James Alaro, NCI/CGH; Julie Torode, UICC, Anne Korir, KEMRI, Kalina Duncan, NCI/CGH pose at the 2019 AORTIC conference.

But we can’t and won’t do it alone. Strategic, productive, and valued partnerships allow CGH to develop programs responsive to global cancer control needs, and to encourage greater global engagement by key partners. At the heart of these networks are our amazing 71 NCI-Designated Cancer Centers, who are making significant contributions in global oncology. Every few years, we field the NCI Global Oncology Survey, to better understand who is working with international collaborators and where opportunities exist for advancing further scientific partnership. In a few days (March 10-11, 2021), CGH will host the 9th Annual Global Cancer Research Symposium. This meeting is one of the largest and longest-running annual scientific meetings dedicated to global cancer research and control and is convened in partnership with the network of NCI-Designated Cancer Centers and global cancer partners. This year we’ll welcome partners and participants from more than 40 countries to share emerging science from more than 100 abstract submissions, and discuss together how resilience and equity shape and define our priorities in cancer research. Please join us – we’re very excited for this event! Additionally, my team at CGH engages regularly with robust networks like the International Cancer Control Partnership and the International Cancer Research Partnership. These partnerships bring together leaders in cancer research and control and facilitate knowledge sharing and transparency to accelerate science-driven global cancer control.  Collaboration is a core value that underlies and drives all our work at CGH.

Kalina Duncan, MPH, DrPH (c) poses with sign "we will forge positive visibility in women" for International Women's Day 2021

Kalina Duncan, DrPH (c) poses with a #ChooseToChallenge selfie card in recognition of International Women's Day.

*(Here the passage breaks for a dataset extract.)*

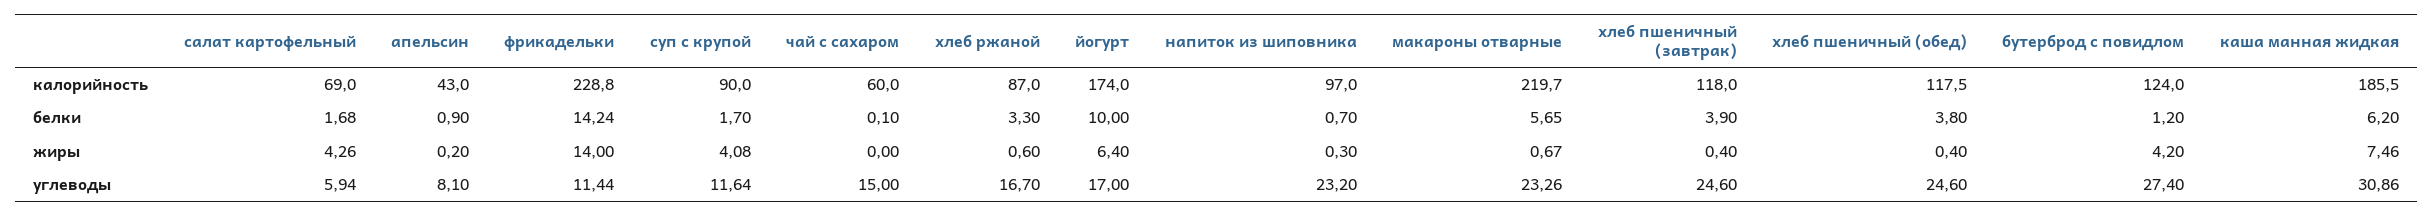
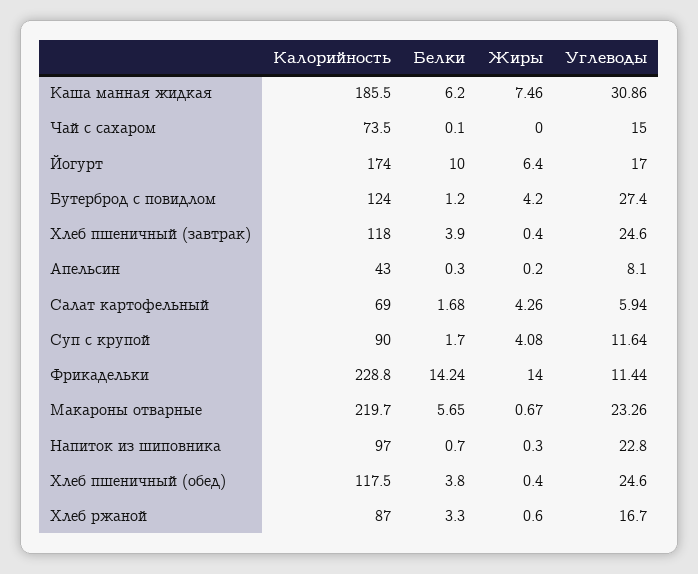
чай с сахаром, калорийность: 60 -> 73.5
апельсин, белки: 0.9 -> 0.3
напиток из шиповника, углеводы: 23.2 -> 22.8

In addition to the commemoration of the National Cancer Act 50th, the Center for Global Health 10th, and my personal 10th NCI anniversary, on March 8th the world recognizes International Women’s Day, celebrating the social, scientific, economic, cultural, and political achievements of women. The day features a call to action for gender parity. Throughout my time working in global cancer control, my mentors, colleagues, friends, and team have included many exceptional and inspirational women. Each of us has faced unique challenges along our research, public health, medical, and scientific journeys, challenging gender inequities in countries around the globe. In my time at NIH, I’ve seen the NIH Director, Dr. Collins, disassociate himself from “manels” and “manferences.” I am proud of the NCI scientists and administrators working so hard to improve equity at all levels of participation in cancer research and thrilled that CGH prioritizes racial, ethnic, gender, and socioeconomic equity. When women lead and are safe, empowered, educated, and healthy, societies improve. 

I am honored to work at an institution so dedicated to improving all lives. I’m excited that in 2021, we’ve welcomed First Lady Dr. Jill Biden to both the NCI and the VCU Massey Cancer Center. How appropriate that as we celebrate the 50th anniversary of the National Cancer Act, which cemented our nation’s commitment to cancer research, that this sentiment is being carried throughout our country’s highest levels of leadership. As we celebrate 10 years of the Center for Global Health at NCI, we are committed to international, collaborative science at CGH to ensure cancer research impacts all lives worldwide.